Reality Distortion Field

A leader's charisma makes impossible goals feel inevitable. Coined in 1981 at Apple to describe Steve Jobs, it appears today around ambitious AI lab roadmaps and founders whose certainty accelerates teams beyond conventional timelines.

RLHF (Reinforcement Learning from Human Feedback)

A training method where humans provide preference data that guides reward models, which in turn steer LLM behavior. Originating at the intersection of RL and HCI, it's a major driver of model alignment, safety, and stylistic refinement, but also introduces failure modes when the reward signal is ambiguous or overly normative.

S-Curve

A pattern where technologies grow slowly, then rapidly, then plateau. From innovation theory, it's often used to frame AI capability growth: many believe we're in the steep middle of the curve, while the location or existence of the plateau remains uncertain.

Sandboxing

Isolating risky behavior in a controlled environment. From security engineering and game design, it's central to agent safety: constraining tool use, limiting code execution, and testing new model behaviors with minimal blast radius.

Schelling Point

A natural place people coordinate without communicating. From game theory, it explains why entire founder cohorts converge on the YC SAFE, why certain stacks become defaults, and why AI researchers gravitate toward shared norms and eval suites even without explicit coordination.

Schlep Blindness

The tendency to underestimate or ignore tedious, unglamorous work that actually determines success. Coined by Paul Graham, it resonated because every meaningful problem hides a pile of unpleasant operational tasks. In AI, it shows up when teams obsess over models but underinvest in eval pipelines, monitoring, data cleaning, or the infrastructure that makes systems reliable.

Systems Thinking

Understanding behavior by analyzing the entire interacting system. From cybernetics and organizational theory, it's essential for AI because models behave differently when embedded inside agents, tools, incentives, or multi-model ecosystems.

Type Two Fun

Miserable while it happens but meaningful in hindsight.

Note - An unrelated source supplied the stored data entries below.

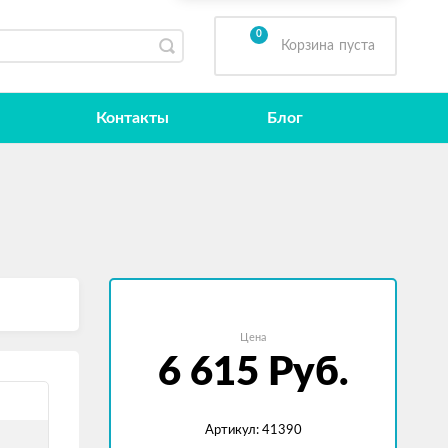
0
Корзина
пуста
Контакты
Блог
Цена
6 615
Руб.
Артикул: 41390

From mountaineering culture, it's the unofficial description of long refactors, safety evaluations, and late-night deploys.

Yak Shaving

Getting stuck doing a chain of small tasks before you can start the real task. Originating at the MIT AI Lab, it's the daily reality of AI infra work: each dependency reveals ten more.

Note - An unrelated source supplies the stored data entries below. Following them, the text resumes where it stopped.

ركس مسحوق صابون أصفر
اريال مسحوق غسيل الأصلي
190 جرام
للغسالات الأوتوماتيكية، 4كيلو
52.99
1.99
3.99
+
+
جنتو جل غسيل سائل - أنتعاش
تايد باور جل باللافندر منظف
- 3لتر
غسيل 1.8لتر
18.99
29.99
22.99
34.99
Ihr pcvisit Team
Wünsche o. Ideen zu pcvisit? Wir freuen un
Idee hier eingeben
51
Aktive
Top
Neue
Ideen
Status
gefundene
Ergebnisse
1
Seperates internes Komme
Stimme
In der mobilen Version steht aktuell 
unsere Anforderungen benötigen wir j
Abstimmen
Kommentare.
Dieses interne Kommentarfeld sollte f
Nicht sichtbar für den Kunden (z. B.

Zero-Shot / One-Shot / Few-Shot

Prompting with no examples, one example, or a small handful. From early LLM research, these terms became the shorthand for how models generalize, mimic style, and perform structured tasks without fine-tuning.

Closing

New ideas will keep pouring into this ecosystem as fast as old ones settle in. Some will flare briefly; others will become permanent fixtures of how people build and reason. That's the predictable rhythm of Silicon Valley's vocabulary: concepts surface, get stripped of preamble, and slip into everyday use almost overnight. The goal of a glossary like this isn't to capture every meme but to understand why they matter. They help builders coordinate, choose, and move: a shared language for navigating an accelerating world.